Но вместо этого он обнаружил забившегося в угол ребенка, который, захлебываясь слезами, прокусывал пальцы. Унизительно и жалко. Его взгляд ранил сильнее всего.
Отвращение.
Когда семья смотрит с отвращением, чувствуешь себя ничтожеством, и, попав под взор отца, я принял нового себя. Низвергнул на дно свое существование в собственной голове.
В тот день для самого себя я переродился ничтожеством.
* * *
Следующее неопределенное количество лет жизни я думал лишь о той роковой ошибке в ванной. И за нее я поплатился сполна. Отец был вне себя от ярости и наказывал меня изо дня в день. Я был в заточении в его личном подвале, где отец с удовольствием проводил экзекуции. Он вливал в меня литры крови: когда мое тело отвергало ее, выблевывая обратно, он с еще большим удовольствием вливал новые порции.
А мама… В тот роковой день она проводила меня удрученным взглядом. Когда меня выносили из ванной и тащили в подвал, мама плакала. Но что это были за слезы? Печаль? Жалость к непутевому сыну? Что вообще происходило у нее в голове? На эти вопросы я так и не смог получить ответы. Со временем, когда жизнь превратилась в ежедневное промывание кровью, нужда в этих ответах и вовсе пропала.
В какой-то из бесчисленных дней заточения у меня впервые появилось чувство, будто я тону в собственной крови. Отец прекрасно сделал свою работу. Когда я подрос, с детской крови он перешел на взрослую, и его выбор пал именно на женщин. Он желал, чтобы я был похож на него даже в выборе крови. Стоило признать, у него это получилось.

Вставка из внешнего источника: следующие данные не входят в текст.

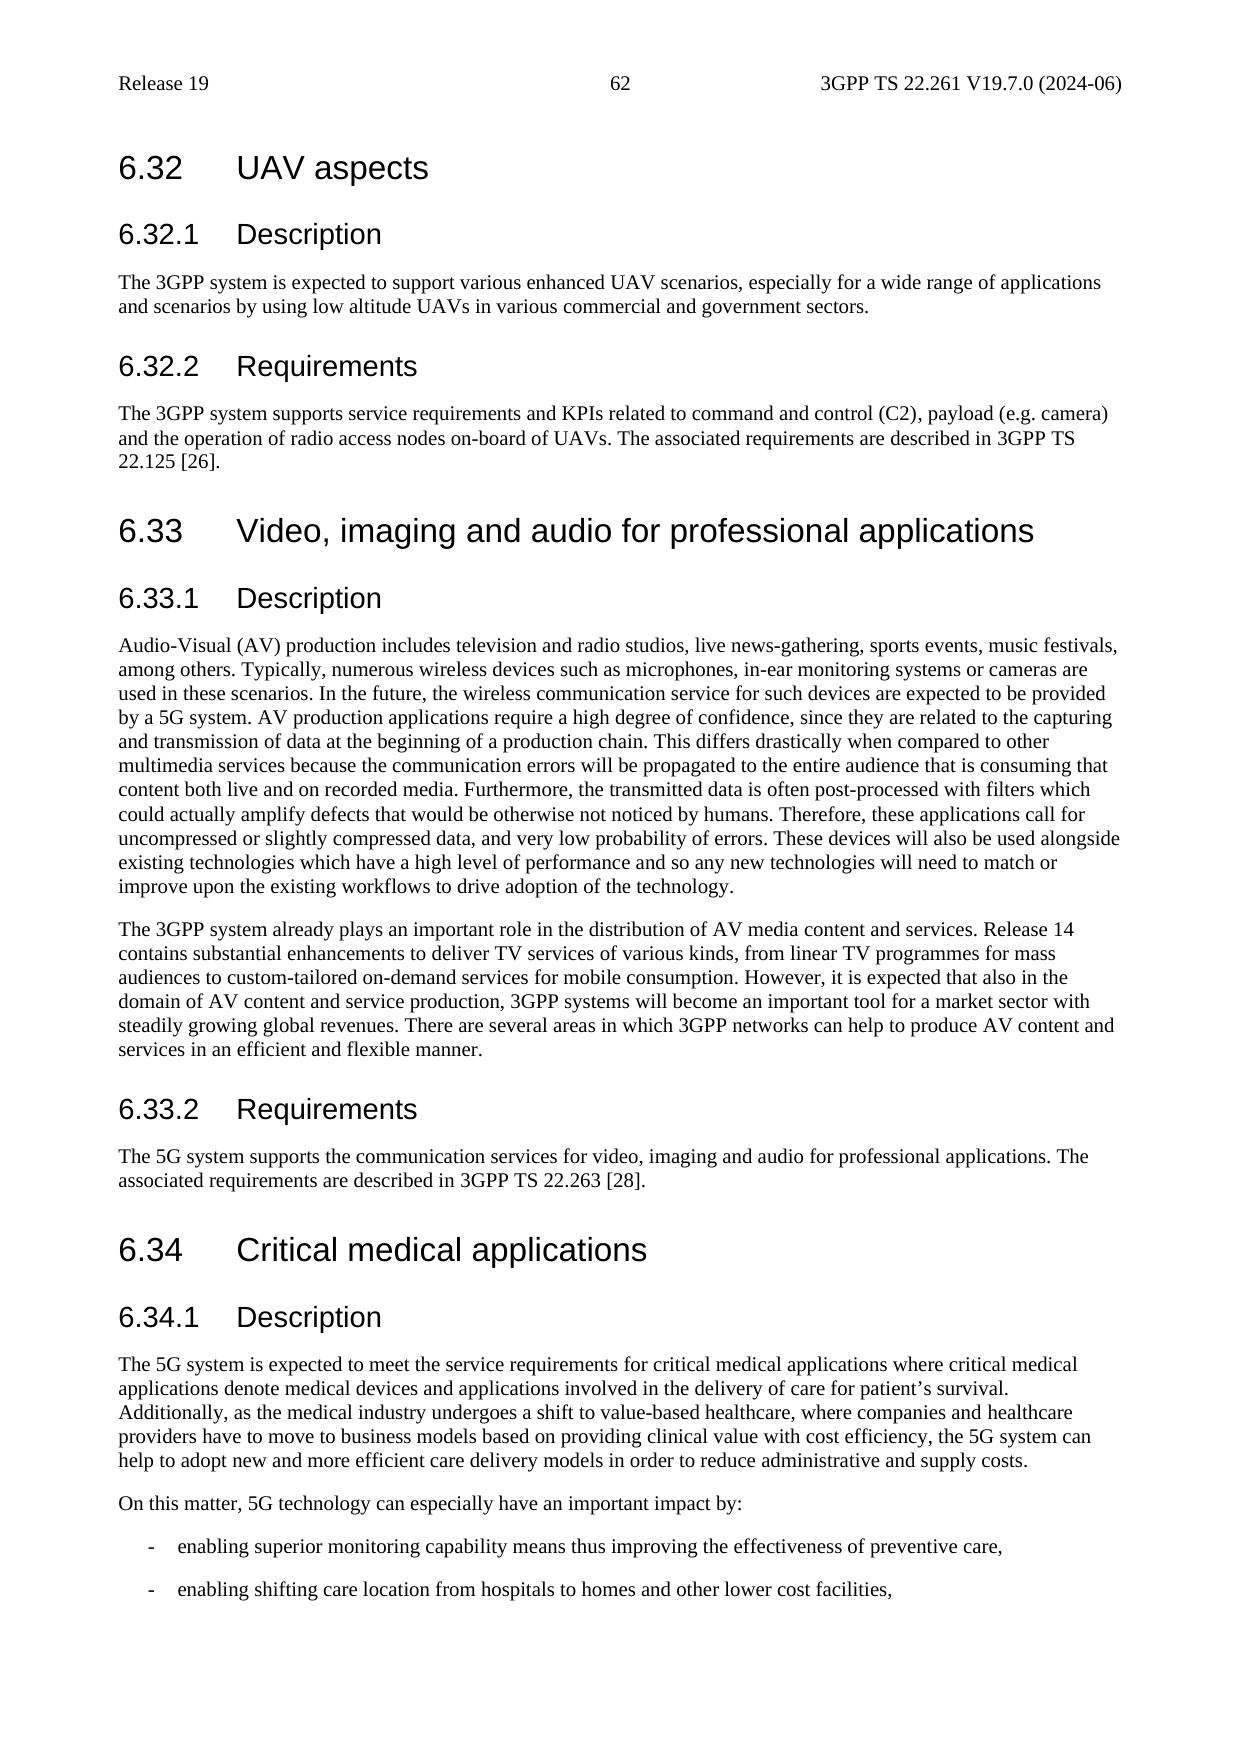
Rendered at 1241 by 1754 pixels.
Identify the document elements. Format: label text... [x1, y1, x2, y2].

text On this matter, 5G technology can especially have an important impact by: [118, 1491, 1122, 1515]
subtitle 6.33.2 Requirements [118, 1092, 1122, 1126]
subtitle 6.34.1 Description [118, 1300, 1122, 1333]
text The 5G system supports the communication services for video, imaging and audio for professional applications. The associated requirements are described in 3GPP TS 22.263 [28]. [118, 1144, 1122, 1192]
subtitle 6.33 Video, imaging and audio for professional applications [118, 511, 1122, 549]
text The 3GPP system is expected to support various enhanced UAV scenarios, especially for a wide range of applications and scenarios by using low altitude UAVs in various commercial and government sectors. [118, 270, 1122, 318]
text Audio-Visual (AV) production includes television and radio studios, live news-gathering, sports events, music festivals, among others. Typically, numerous wireless devices such as microphones, in-ear monitoring systems or cameras are used in these scenarios. In the future, the wireless communication service for such devices are expected to be provided by a 5G system. AV production applications require a high degree of confidence, since they are related to the capturing and transmission of data at the beginning of a production chain. This differs drastically when compared to other multimedia services because the communication errors will be propagated to the entire audience that is consuming that content both live and on recorded media. Furthermore, the transmitted data is often post-processed with filters which could actually amplify defects that would be otherwise not noticed by humans. Therefore, these applications call for uncompressed or slightly compressed data, and very low probability of errors. These devices will also be used alongside existing technologies which have a high level of performance and so any new technologies will need to match or improve upon the existing workflows to drive adoption of the technology. [118, 633, 1122, 898]
subtitle 6.33.1 Description [118, 581, 1122, 614]
text - enabling shifting care location from hospitals to homes and other lower cost facilities, [148, 1577, 1122, 1601]
text - enabling superior monitoring capability means thus improving the effectiveness of preventive care, [148, 1534, 1122, 1558]
subtitle 6.32.1 Description [118, 217, 1122, 251]
subtitle 6.32 UAV aspects [118, 148, 1122, 186]
text The 5G system is expected to meet the service requirements for critical medical applications where critical medical applications denote medical devices and applications involved in the delivery of care for patient’s survival. Additionally, as the medical industry undergoes a shift to value-based healthcare, where companies and healthcare providers have to move to business models based on providing clinical value with cost efficiency, the 5G system can help to adopt new and more efficient care delivery models in order to reduce administrative and supply costs. [118, 1352, 1122, 1472]
subtitle 6.34 Critical medical applications [118, 1230, 1122, 1268]
subtitle 6.32.2 Requirements [118, 349, 1122, 383]
text The 3GPP system supports service requirements and KPIs related to command and control (C2), payload (e.g. camera) and the operation of radio access nodes on-board of UAVs. The associated requirements are described in 3GPP TS 22.125 [26]. [118, 401, 1122, 473]
text The 3GPP system already plays an important role in the distribution of AV media content and services. Release 14 contains substantial enhancements to deliver TV services of various kinds, from linear TV programmes for mass audiences to custom-tailored on-demand services for mobile consumption. However, it is expected that also in the domain of AV content and service production, 3GPP systems will become an important tool for a market sector with steadily growing global revenues. There are several areas in which 3GPP networks can help to produce AV content and services in an efficient and flexible manner. [118, 916, 1122, 1061]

В клане начали появляться слухи. Другие высшие слои, зная, что у отца был наследник, задавали вопросы, так как мое отсутствие становилось крайне подозрительным. Рассказать им, что его собственный сын, наследник одного из самых властных чистокровных кланов, отказывается пить кровь, – это был крах. Невыносимый удар по репутации. Ванджио мог потерять свое место в обществе. Но у общества возникали вопросы, на которые требовалось представить хоть какие-то ответы. Отец понимал, что больше нельзя было держать меня в заточении, но и показывать в таком виде тоже не мог.
Самым разумным решением было убить меня. Такой исход освободил бы и меня, и его от проблем. Я потерял желание жить еще тогда, в ванной, когда встретил отцовский взгляд, исполненный отвращения.
Как-то мне в голову пришла мысль, от которой я впервые за столько лет услышал свой собственный смех. Если так подумать, у всех у них имелись свои мысли на мой счет, свои желания, свои видения меня в высшем свете, но возникало ли у них желание узнать, чего в жизни хотел я?